What’s more intrusive is that photos shot in crop mode automatically crop when imported into an editing program, which inevitably causes me to undo the crop and crop to my desired result. It just doesn’t work for me and my workflow. I’d rather record as much as I can and control the crop myself, or get the framing right when I release the shutter, or just be happy with a 28mm lens (which I am). This all turns the crop mode into something of a gimmick.
The camera’s incredible sensor makes amazingly detailed images. But it does so at a cost. Every raw file I made (and I made over 1,400 images in my time with this camera) bit into my hard drive for an astounding 85 MB. This makes for a slower workflow than I’m accustomed to with my Sony A7. Arguably this point is less a knock on the Leica and more a knock on my 2017 iMac, but it makes me wonder if the Leica Q’s half-sized files make for a more livable situation.
And lastly, there’s the big one – price. The Lecia Q2 is the only digital camera I want to own.

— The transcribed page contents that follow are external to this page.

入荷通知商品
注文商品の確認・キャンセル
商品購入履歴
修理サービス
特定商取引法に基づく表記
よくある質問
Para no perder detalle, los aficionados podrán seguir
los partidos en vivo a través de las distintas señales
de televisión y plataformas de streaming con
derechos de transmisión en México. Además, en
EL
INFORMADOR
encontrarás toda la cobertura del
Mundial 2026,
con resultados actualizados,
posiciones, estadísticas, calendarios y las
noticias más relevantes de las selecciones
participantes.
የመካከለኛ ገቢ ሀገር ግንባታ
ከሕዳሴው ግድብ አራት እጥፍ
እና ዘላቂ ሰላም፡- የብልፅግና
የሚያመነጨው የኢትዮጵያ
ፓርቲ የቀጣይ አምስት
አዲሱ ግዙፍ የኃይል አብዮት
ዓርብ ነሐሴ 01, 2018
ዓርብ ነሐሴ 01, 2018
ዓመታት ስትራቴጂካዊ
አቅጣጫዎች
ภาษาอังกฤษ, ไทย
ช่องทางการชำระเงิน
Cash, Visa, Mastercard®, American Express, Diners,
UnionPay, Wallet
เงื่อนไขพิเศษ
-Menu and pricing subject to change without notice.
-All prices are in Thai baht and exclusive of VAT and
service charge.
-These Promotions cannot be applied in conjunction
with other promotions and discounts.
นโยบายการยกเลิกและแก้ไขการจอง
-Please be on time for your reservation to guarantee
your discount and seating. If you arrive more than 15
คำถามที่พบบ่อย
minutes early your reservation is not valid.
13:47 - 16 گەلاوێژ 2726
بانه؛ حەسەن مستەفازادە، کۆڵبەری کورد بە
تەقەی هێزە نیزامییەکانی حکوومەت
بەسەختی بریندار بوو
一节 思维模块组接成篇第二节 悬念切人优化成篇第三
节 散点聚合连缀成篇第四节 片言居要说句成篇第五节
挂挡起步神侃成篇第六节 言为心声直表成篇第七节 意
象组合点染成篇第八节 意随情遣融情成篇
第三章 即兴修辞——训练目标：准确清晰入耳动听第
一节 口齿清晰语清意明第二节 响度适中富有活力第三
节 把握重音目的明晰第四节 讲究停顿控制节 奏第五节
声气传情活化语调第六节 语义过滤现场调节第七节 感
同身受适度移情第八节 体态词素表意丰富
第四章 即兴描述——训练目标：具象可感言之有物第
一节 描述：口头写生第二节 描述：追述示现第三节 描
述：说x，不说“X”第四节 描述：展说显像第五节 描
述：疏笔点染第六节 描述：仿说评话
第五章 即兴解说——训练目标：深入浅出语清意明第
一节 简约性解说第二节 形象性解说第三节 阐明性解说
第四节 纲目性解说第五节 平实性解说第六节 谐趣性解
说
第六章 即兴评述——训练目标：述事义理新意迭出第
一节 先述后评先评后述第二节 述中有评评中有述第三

That’s true. But with an MSRP of $4,995 it’s a big pill to swallow. My time with the Q2 has me eyeing the less expensive Q-P, or even the original Q, and contemplating if these cameras would be enough (I suspect they would, and those who own them already should not “upgrade” to the Q2). While it’s true that these cameras lack the weather-sealing and some of the control refinements of the Q2, it’s also true that they’re significantly less expensive. And then there’s the fact that I could buy five Ricoh GRIIIs for the same money I’d spend on one Q2, and it’s very likely that the images and experience making them would be just as good.
But the gripes highlighted in the last few paragraphs aren’t deal-breakers. The Leica Q2 is an amazing camera and weeks after returning it to my friends at B&H, I still find myself attempting to talk myself into the purchase. It’s the most fun, engaging, and enticing digital camera I’ve ever used. To be clear, I think it’s worth the asking price.
The Leica Q2 is an everything camera. I could use it every day for the next ten years and not get bored, and its capability is so high that it shouldn’t become obsolete in all that time. It’s a camera that’s capable of everything that I need and want a camera to do – shoot my travels, make street photos and contextual portraits, record my family and make editorial style stills of our day-to-day lives, allow me to have fun with macro photography when the mood strikes. The Leica Q2 is simply a versatile and exciting camera, and it makes me want to take photos. And that’s sort of the most important thing that a camera can do.